Artificial intelligence: Exploring common misconceptions and how it works

Two+images+made+by+AI+%28Stable+Diffusion+2.1%29%2C+the+two+text+prompts+being+Christmas+lights+on+house+and+Space

Tony Kerr

Two images made by AI (Stable Diffusion 2.1), the two text prompts being “Christmas lights on house” and “Space”

Tony Kerr, Reporter

One of the the most common misconceptions about artificial intelligence is its ability to replace a human. As much as our technology has evolved and been improved, the way we interact with it does not allow for most of the basic requirements needed to accomplish certain tasks. We interact with AI on an input and output basis. Meaning that AI can not come up with tasks to do all on its own.

Another common misconception is that all artificial intelligence has the same capabilities, but there are many different types of AI, such as text generation, visual generation and interpretation, or audio generation and interpretation. Due to artificial intelligence’s inability to come up with anything on its own, text generation naturally includes text interpretation, whereas the rest are separate in most instances. Some programs or implementations incorporate multiple types, however, these are less common.

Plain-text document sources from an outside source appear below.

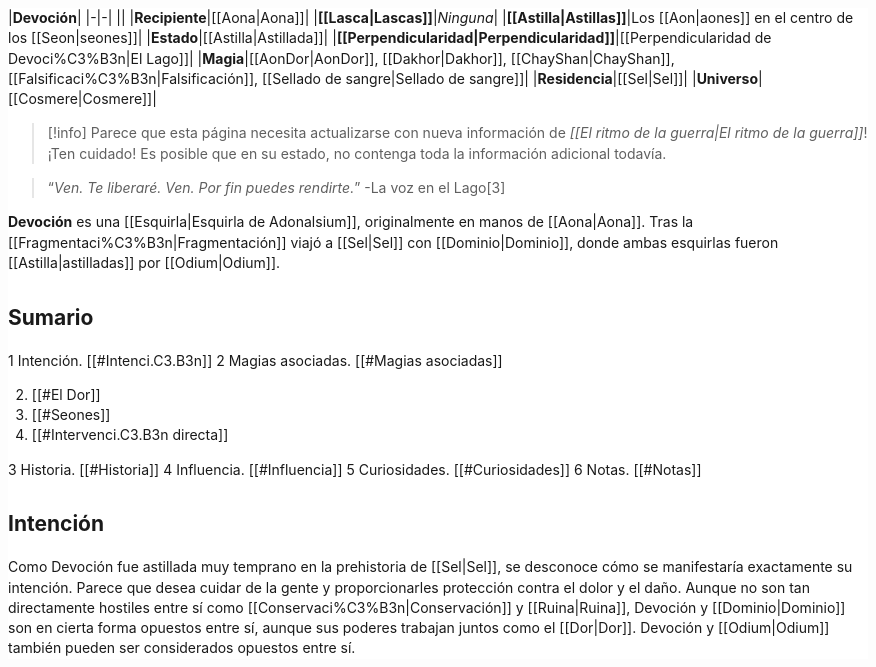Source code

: 

|**Devoción**|
|-|-|
||
|**Recipiente**|[[Aona\|Aona]]|
|**[[Lasca\|Lascas]]**|*Ninguna*|
|**[[Astilla\|Astillas]]**|Los [[Aon\|aones]] en el centro de los [[Seon\|seones]]|
|**Estado**|[[Astilla\|Astillada]]|
|**[[Perpendicularidad\|Perpendicularidad]]**|[[Perpendicularidad de Devoci%C3%B3n\|El Lago]]|
|**Magia**|[[AonDor\|AonDor]], [[Dakhor\|Dakhor]], [[ChayShan\|ChayShan]], [[Falsificaci%C3%B3n\|Falsificación]], [[Sellado de sangre\|Sellado de sangre]]|
|**Residencia**|[[Sel\|Sel]]|
|**Universo**|[[Cosmere\|Cosmere]]|

> [!info] Parece que esta página necesita actualizarse con nueva información de *[[El ritmo de la guerra\|El ritmo de la guerra]]*!¡Ten cuidado! Es posible que en su estado, no contenga toda la información adicional todavía.

>“*Ven. Te liberaré. Ven. Por fin puedes rendirte.*”
\-La voz en el Lago[3]


**Devoción** es una [[Esquirla\|Esquirla de Adonalsium]], originalmente en manos de [[Aona\|Aona]]. Tras la [[Fragmentaci%C3%B3n\|Fragmentación]] viajó a [[Sel\|Sel]] con [[Dominio\|Dominio]], donde ambas esquirlas fueron [[Astilla\|astilladas]] por [[Odium\|Odium]].

## Sumario

1 Intención. [[#Intenci.C3.B3n]] 
2 Magias asociadas. [[#Magias asociadas]] 

2. [[#El Dor]] 
2. [[#Seones]] 
2. [[#Intervenci.C3.B3n directa]] 


3 Historia. [[#Historia]] 
4 Influencia. [[#Influencia]] 
5 Curiosidades. [[#Curiosidades]] 
6 Notas. [[#Notas]] 


## Intención
Como Devoción fue astillada muy temprano en la prehistoria de [[Sel\|Sel]], se desconoce cómo se manifestaría exactamente su intención. Parece que desea cuidar de la gente y proporcionarles protección contra el dolor y el daño. Aunque no son tan directamente hostiles entre sí como [[Conservaci%C3%B3n\|Conservación]] y [[Ruina\|Ruina]], Devoción y [[Dominio\|Dominio]] son en cierta forma opuestos entre sí, aunque sus poderes trabajan juntos como el [[Dor\|Dor]]. Devoción y [[Odium\|Odium]] también pueden ser considerados opuestos entre sí.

The next misconception is that artificial intelligence needs a supercomputer to be run. In reality, most modern hardware is capable of running the software necessary to create or run an AI In fact one of your devices is likely doing so… Siri is an AI and it runs on all recent Apple devices.

The following paragraph was written by a text generation AI trained on all Beaver Tales articles as of 12/16/22, then given this article as an input to complete.

“AI with an attention is able to cause people to trust it. Some AI think that telling America that ethics about AI with high service isn’t managed as offensive for their health.”

Getting everything that was needed to pull this off was quite tedious. In order to be able to train the AI on the articles on our site, I had to download the entire site to my computer. This took over 12 hours to do. Not due to the speed of the internet but seemingly some kind of DDOS protection. Which is good for the site but slowed down this processing greatly. After which I wrote a program to sort through all the data and pull out just the article titles and content. I decided that it would be best to not include the authors in each of the articles, so the AI would not try to base its writing solely on my own, therefore defeating the purpose of downloading them all. The file returned was great for this purpose after just a few iterations.

Next up it was time to actually train the AI This process always takes a while most setups use hundreds or thousands of computers to perform very fast training, however, I did not have that kind of budget. The dataset I was using was quite a bit smaller, though. This allowed for my setup to be mostly practical. After optimizing the training process quite a bit and writing the code to properly train it, I began the process. Everything was going according to plan until after 36 hours it tried to save the AI model, at which point it became clear I had forgotten to download a previously completely unmentioned module. As Python was running as a script rather than in IDE mode, the model was just thrown away. After downloading & installing the module and some further modification involving routine saving to help prevent loss in case of crashes , I started the training process over.

This time everything went correctly but took a very long time, not making up for the time lost much. I ended up testing it a few times to get a good idea of where I should stop training in terms of accuracy to the dataset. This is mainly because you do not want a 100% accurate model because then it will have just memorized the dataset and will not have any randomness. This is bad due to not having an input guaranteed to have previously been in the dataset. My various stops being at 41, 64, and finally 88% accuracy, I realized that the dataset did not have much of anything based around AI. Its 21,099 words that it knows were great for making stories and reporting on events, but not so much for writing an informative paragraph about AI.

I was determined to get this done, so I developed an approval system that allowed me to pick word by word what would be used while still being generated by the AI For the 35 words in the quote above, I made only 946 rejections. For context randomly selecting and then rejecting you could have to go through as many as  21,099^35 different variations.

This system allowed the mere 15,084,700 parameter AI seem a little bit closer to something more modern. Most modern artificial intelligences have tens or hundreds of billions of parameters. But this requires a good mix of bigger datasets and increasing the vocabulary size.

For comparison purposes, my artificial intelligence’s dataset size is ~376MB, and it has a vocabulary size of 200 words. A modern AI trained on much more than just one Tesla K40m, such as GPT-J-6B, can easily make those numbers look tiny. With a parameter count of 6,053,381,344, a dataset size of ~825GB, and a vocab size of 50,257 words. That being said, bigger numbers are not always better when you consider model file size. My AI model comes in at right around ~173MB, while GPT-J-6B measures up to ~24.2GB.